Mais il ne revient pas à Theo Francken, seul, de décider. De son côté, le ministre de la Défense, Steven Vandeput (N-VA), semble rejoindre le point de vue de Theo Francken. « Si le mandat n’est pas prolongé, cette opération a en effet peu de sens », a ainsi réagi sa porte-parole, Laurence Mortier, au journal De Morgen. Il n’est pour l’instant pas question d’annuler la mission de la frégate, mais il n’est pas non plus question de la faire participer à une nouvelle mission en 2018 dans les conditions actuelles. Autrement dit, sans possibilité d’intervention dans les eaux territoriales libyennes, sa mission ne se déroulant actuellement qu’en haute mer, entre la Sicile et la Libye.

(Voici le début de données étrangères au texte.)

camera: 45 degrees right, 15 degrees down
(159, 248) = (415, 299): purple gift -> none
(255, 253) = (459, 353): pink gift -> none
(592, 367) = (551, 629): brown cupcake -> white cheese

Par contre, les partis flamands ne semblent pas tous d’accord. Veli Yüksel, le député CD&V spécialiste des questions de Défense, s’est dit « surpris » de la position de la N-VA. « Notre participation a toujours été très appréciée par Vandeput. L’opération Sophia est donc efficace. Si nous nous retirons, c’est non seulement une mauvaise nouvelle d’un point de vue humain, mais aussi pour nos partenaires que l’on laisserait tomber », a-t-il répondu, toujours au Morgen.

Jusqu’au 27 juillet

En outre, selon le politologue spécialisé en questions européennes et professeur à l’Université de Gand, Hendrik Vos, « il n’y a pas d’obligation légale ou de la législation européenne » en la matière. La Belgique peut donc décider à sa guise de mettre fin à sa participation. Mais ce ne serait pas très bien vu, puisqu’il s’agit d’un « engagement de personnes et de ressources » basé sur la confiance mutuelle. Et « si la solidarité se perd entre les États membres, c’est un précédent dangereux ». Car, pour le professeur, « si tous les pays se retirent de cette opération, des êtres humains meurent en mer Méditerranée ».

Il reste qu’aucune décision concrète n’a encore été prise. Le porte-parole du Premier ministre Charles Michel (MR) a fait savoir au Morgen que le sujet serait débattu aujourd’hui au Conseil européen. Mais la participation belge à l’opération Sophia est censée expirer le 27 juillet prochain, on devrait donc bientôt être fixé.